Market report: Logistics in Suriname and the Caribbean
- Posted by: Zuzana Majeska
- Category: Caribbean, Suriname
Through the Fit For Market SPS programme and within the context of the Covid-19 action plan, COLEACP’s Market Intelligence service has been working with the Association of Exporters of Agricultural Products of Suriname (Vereniging van Exporteurs van Agrarische Producten in Suriname, VEAPS), a professional association representing the country’s farmers and exporters of horticultural products.
This collaboration is taking place in a context where Suriname’s exports have been suffering from a lack of competitiveness and logistics, constituting a bottleneck to export growth (particularly to the European continent). The Covid-19 factor has further contributed to this situation by reducing the availability of freight and increasing prices. It is therefore important, through this report, to map Suriname’s export logistics, to identify areas for improvement and to be creative in identifying new export routes.

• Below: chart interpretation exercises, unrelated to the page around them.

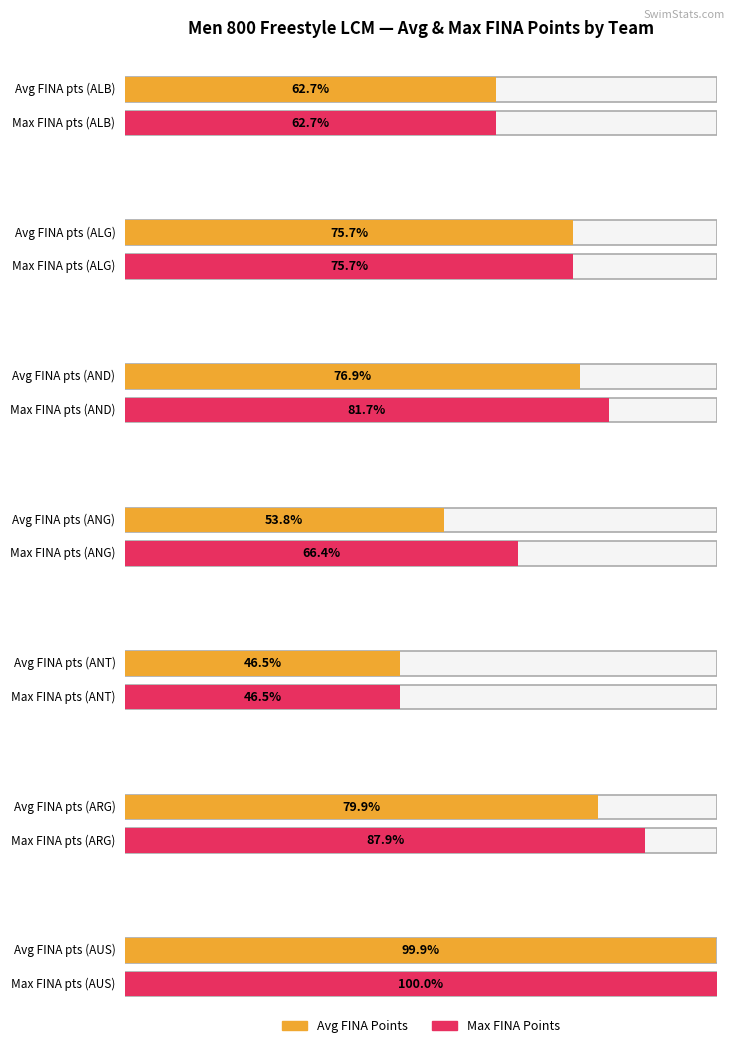

Is it true that avg_fina_points equals 266 at ARG?

False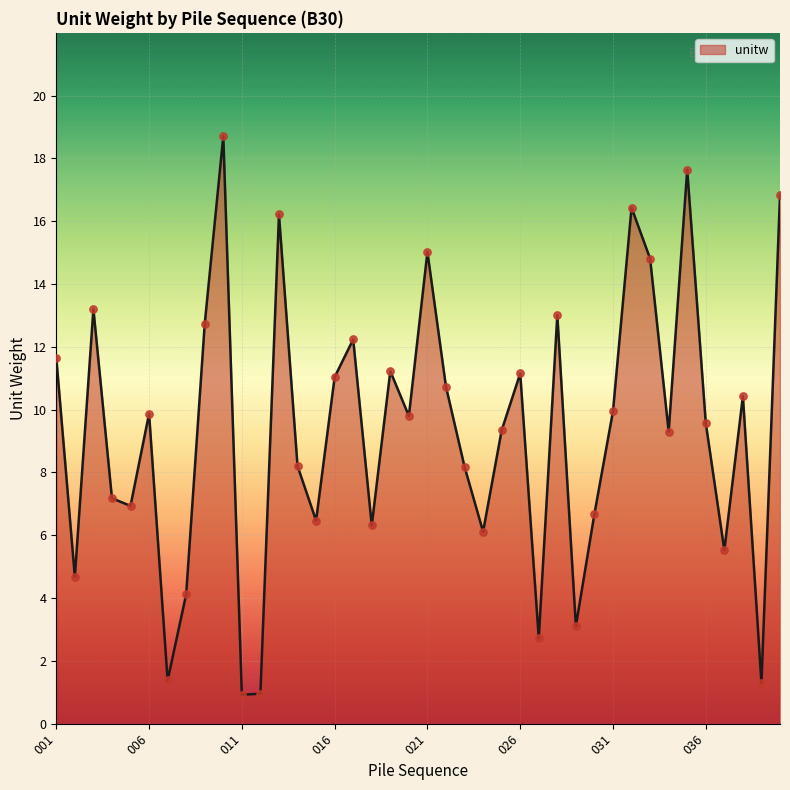

What is the difference between the maximum and minimum values?

17.8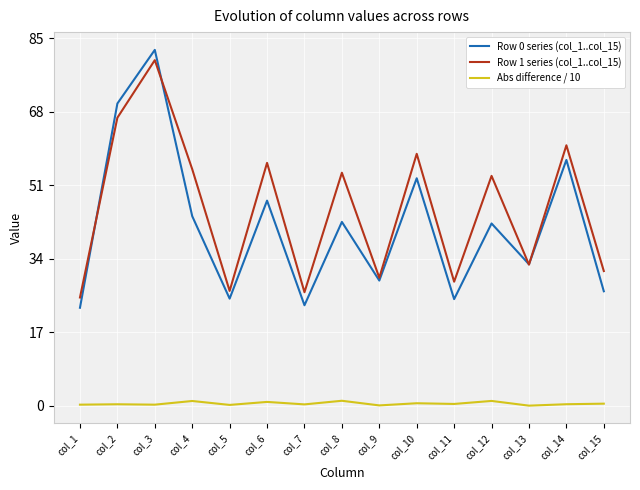

At how many categories does at least one series exceed 77?

1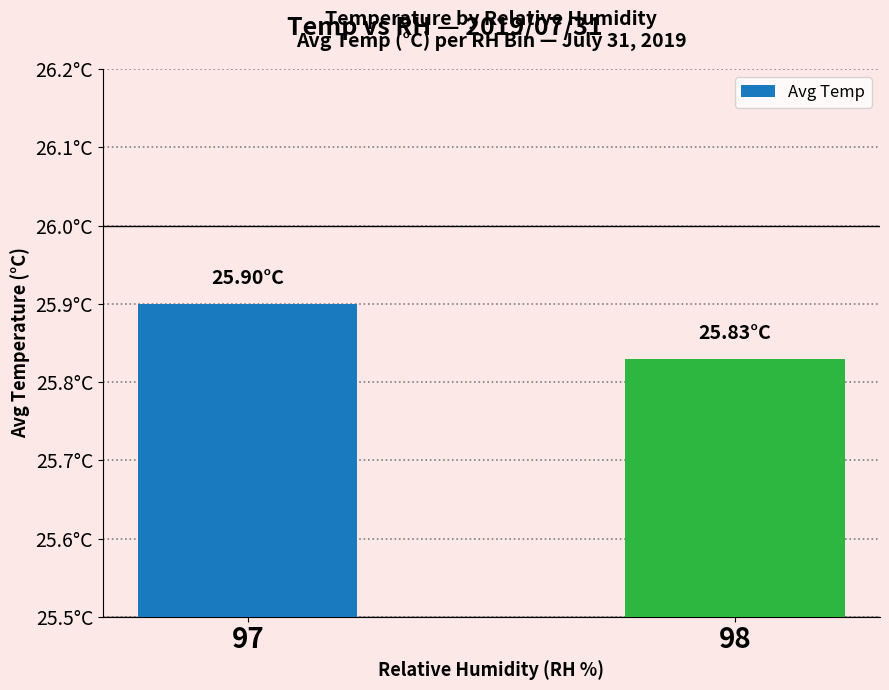

Reading left to right, list all the values displayed in this chart.

97=25.9	98=25.8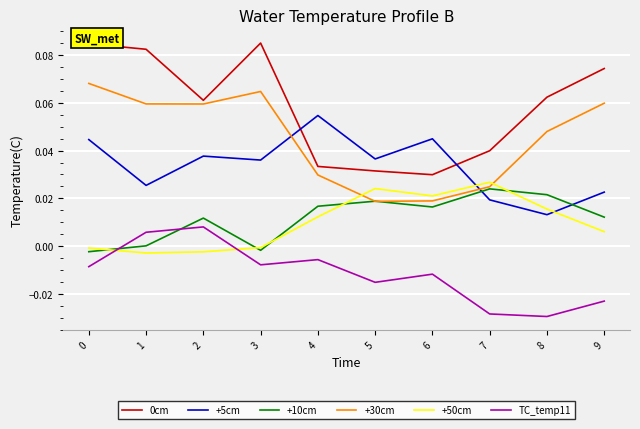

True or false: +30cm has a value of 0.0 at 4.

True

Exports of fruit and vegetables from Suriname are facing limited and fluctuating logistics capacity and higher costs compared with other fresh produce export markets. This situation results in a loss of competitiveness and hampers VEAPS’ objective to further expand its exports, both within the Caribbean regional market and to Europe.
COLEACP and VEAPS have studied available and potential new shipping routes for international and regional exports. The review provides an overview of the logistics demand in Suriname; the offer in the Caribbean region, including the price element; and the potential to increase this offer or combine the demand with other regional demand.
For Suriname, cereals and bananas are the main commodities transported by sea; other fruits and vegetables are moved by air. The available payload for perishables is subject to high fluctuations due to competition from goods with higher yields and higher loading priorities, such as fish.
At present, there is no direct shipping line to Europe – shipping services involve one or two transhipments, with transit times ranging from 19 to 30 days. However, the report highlights different routes to the continent, using transport lines with intra-regional services that ultimately offer good connection possibilities to the European market through air cargo gateways in the Caribbean.
The upcoming report, currently in production, focuses on the potential for four alternative routes: direct air, air-air, sea-air, and road-air.
This activity is supported by the Fit For Market SPS programme, implemented by COLEACP within the Framework of Development Cooperation between the Organisation of African, Caribbean and Pacific States (OACPS) and the European Union.